Made mining yields (drill and standard) difficulty-dependent. Similar to crop yields.
Rate of enemy non-death down is now difficulty-dependent (this balances the different numbers of enemies at different difficulties).
Caravan pawns no longer get extra joy from eating food. Caravan pawns now periodically get a little bit of Social/Meditative joy.
Turret maintenance cost is now difficuly-dependent (though the top 3 difficulties are the same)
Various needs now freeze while a pawn is in a mental state (recreation etc).
Increase wood stuff HP factor and door base health a bit.
Reduce some armor costs a bit.
Debuff greatbow a bit.
Remove limit on points of friendly raids.
Changed site threat points curve (less enemies).
Changed translation report syntax suggestions format a bit.
Fix: DefInjections duplicates are not detected in some cases. TranslationReport no longer says that a field is not translated if you use indexes instead of named handles.
Tynan Sylvester - @TynanSylvester - Tynan's Blog

iamomnivore

Quote from: Tynan on July 03, 2018, 06:09:46 AM
Quote from: East on July 03, 2018, 05:39:53 AM
Manhunter packs often attack specific doors during initial entry.

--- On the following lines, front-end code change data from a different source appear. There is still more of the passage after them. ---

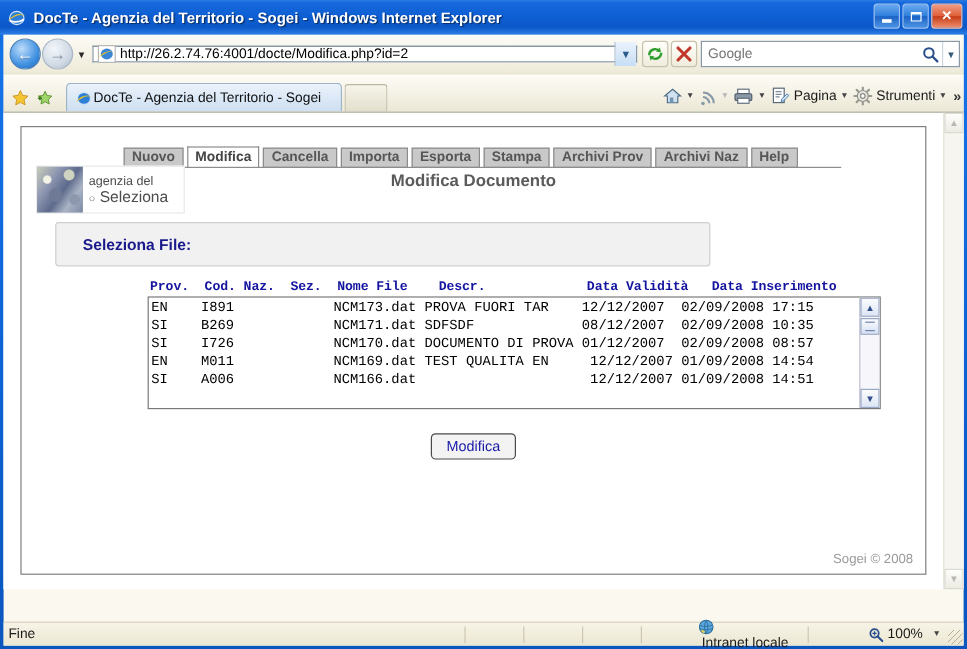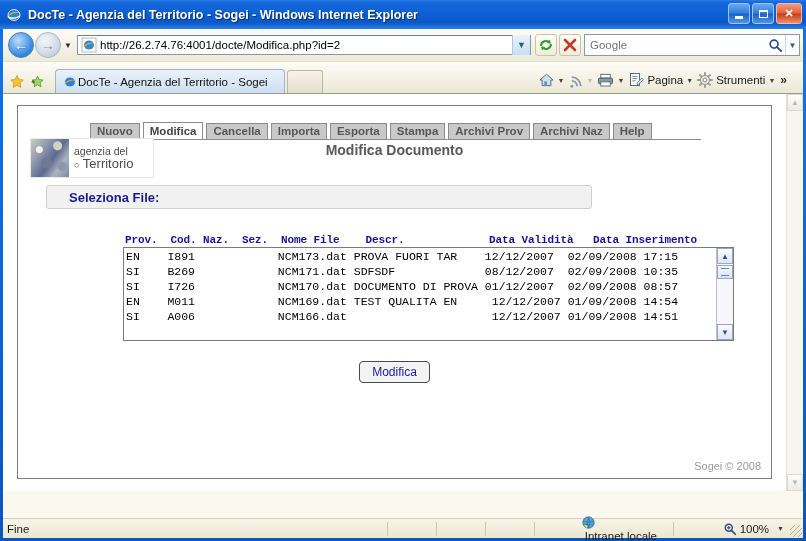--- a/index.html
+++ b/index.html
@@ -72,21 +72,21 @@
     display:flex;align-items:center;justify-content:center;
     font-size:14px;font-weight:bold;line-height:1;
   }
   .navbtn.back .arrowglyph{color:#fff;text-shadow:0 1px 1px rgba(0,0,0,.35);}
   .navbtn.fwd .arrowglyph{color:#87939f;}
   .navhist{
     width:14px;height:26px;display:flex;align-items:center;justify-content:center;
     color:#2b2b2b;font-size:8px;flex:none;
   }
   .addrwrap{
-    flex:1;height:20px;margin:0 2px;background:#fff;
+    flex:1;height:14px;margin:0 2px;background:#fff;
     border:1px solid #8a99a8;border-top-color:#6f7f90;
     display:flex;align-items:center;box-sizing:border-box;
   }
   .addr-ico{width:16px;height:16px;margin:0 3px 0 3px;flex:none;position:relative;}
   .addr-text{
     flex:1;font-size:11.5px;color:#000;white-space:nowrap;overflow:hidden;
     font-family:"Liberation Sans",sans-serif;
   }
   .addr-drop{
     width:17px;height:20px;flex:none;
@@ -129,21 +129,21 @@
     border:1px solid #9fb4c9;border-bottom:0;
     border-radius:4px 4px 0 0;
     display:flex;align-items:center;padding:0 6px;box-sizing:border-box;flex:none;
   }
   .btab .t-label{font-size:11.5px;color:#111;white-space:nowrap;}
   .btab-new{
     width:34px;height:22px;margin-left:2px;
     background:linear-gradient(to bottom,#f6f4ea,#e4dfcc);
     border:1px solid #bdb7a2;border-bottom:0;border-radius:3px 3px 0 0;flex:none;
   }
-  .toolicons{margin-left:auto;display:flex;align-items:center;padding-right:16px;height:26px;}
+  .toolicons{margin-left:auto;display:flex;align-items:center;padding-right:2px;height:26px;}
   .tool-item{display:flex;align-items:center;height:22px;padding:0 2px;}
   .tool-item .lbl{font-size:11.5px;color:#1a1a1a;margin-left:3px;}
   .caret{font-size:7px;color:#444;margin-left:3px;}
   .chev{font-size:12px;color:#333;font-weight:bold;margin-left:3px;}
 
   
   .viewport{
     position:absolute;left:3px;top:93px;width:800px;height:398px;
     background:#fff;box-sizing:border-box;
     border-top:1px solid #9a9a8c;
@@ -165,21 +165,21 @@
   }
   .ps-btn.bottom{position:absolute;bottom:0;left:0;}
 
   
   .docframe{
     position:absolute;left:14px;top:11px;width:755px;height:374px;
     border:1px solid #7f7f7f;background:#fff;box-sizing:border-box;
   }
   
   .apptabs{
-    position:absolute;left:72px;top:16px;display:flex;align-items:flex-end;height:18px;
+    position:absolute;left:85px;top:16px;display:flex;align-items:flex-end;height:18px;
   }
   .apptab{
     height:17px;line-height:15px;
     background:#c9c9c9;
     border:1px solid #8c8c8c;border-bottom:1px solid #8c8c8c;
     color:#565656;font-weight:bold;font-size:11.5px;
     padding:0 6px;margin-right:3px;box-sizing:border-box;
     font-family:"Liberation Sans",sans-serif;
     white-space:nowrap;
   }
@@ -207,21 +207,21 @@
   .logo-txt{margin-left:5px;color:#4c4c4c;line-height:1.05;}
   .logo-txt .l1{font-size:10.5px;}
   .logo-txt .l2{font-size:13px;}
   .logo-txt .l2 .o{font-size:9px;}
 
   .pagetitle{
     position:absolute;left:0;right:0;top:36px;text-align:center;
     color:#5a5a5a;font-weight:bold;font-size:14px;
   }
   .selbar{
-    position:absolute;left:28px;top:79px;width:546px;height:24px;
+    position:absolute;left:28px;top:79px;width:546px;height:37px;
     background:#f1f1f1;border:1px solid #cfcfcf;border-radius:3px;box-sizing:border-box;
     display:flex;align-items:center;
   }
   .selbar .lbl{
     color:#1a1a8c;font-weight:bold;font-size:13px;margin-left:22px;
   }
 
   
   .listbox{
     position:absolute;left:0;top:126px;width:578px;height:110px;
@@ -474,21 +474,21 @@
             <div class="apptab"><span>Archivi Prov</span></div>
             <div class="apptab"><span>Archivi Naz</span></div>
             <div class="apptab"><span>Help</span></div>
           </div>
         <div class="apptabs-rule"></div>
 
         <div class="logo">
           <div class="logo-img"></div>
           <div class="logo-txt">
             <div class="l1">agenzia del</div>
-            <div class="l2"><span class="o">○</span> <span>Territorio</span></div>
+            <div class="l2"><span class="o">○</span> <span>Seleziona</span></div>
           </div>
         </div>
 
         <div class="pagetitle">Modifica Documento</div>
 
         <div class="selbar">
           <span class="lbl">Seleziona File:</span>
         </div>
 
         <div class="listbox" style="left:105px;">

Mahunters will only attack doors if they see a pawn go through the door (unless there's a bug). Typically this happens when people are trying to have their colonists pop out to take potshots at the manhunters, which is intended to be non-viable as a strategy because it's micro-y and boring to execute and I don't want the game pushing players to engage boring activities. Making it less viable is a major motivator for the door HP change. Overall doors aren't supposed to be fortifications, they're more about prisoners, room edges, and temperature control than absorbing damage and controlling enemy movement.

That said I'm gonna look at the HP gap between steel and wood, 56hp wood and 140hp steel seems a bit stark.

This has possibly been bugged, since B18. I've had maddened animals begin, while everyone was in base. These animals will not try to tear the door down but, they do oddly take pot-shots. I had one situation (B18) where a pack of them were intermittently attacking the door, so much, that they eventually tore it down even with repairs (there were a couple dozen of them right outside my door when that happened.) I'll try to drum up an actual scenario, or capture some video of it when it next happens.

A note: I set zones, when this happens, and the colonists aren't even capable of leaving this (supposedly safe) space. It's happened enough that I've started accounting for it. Thanks.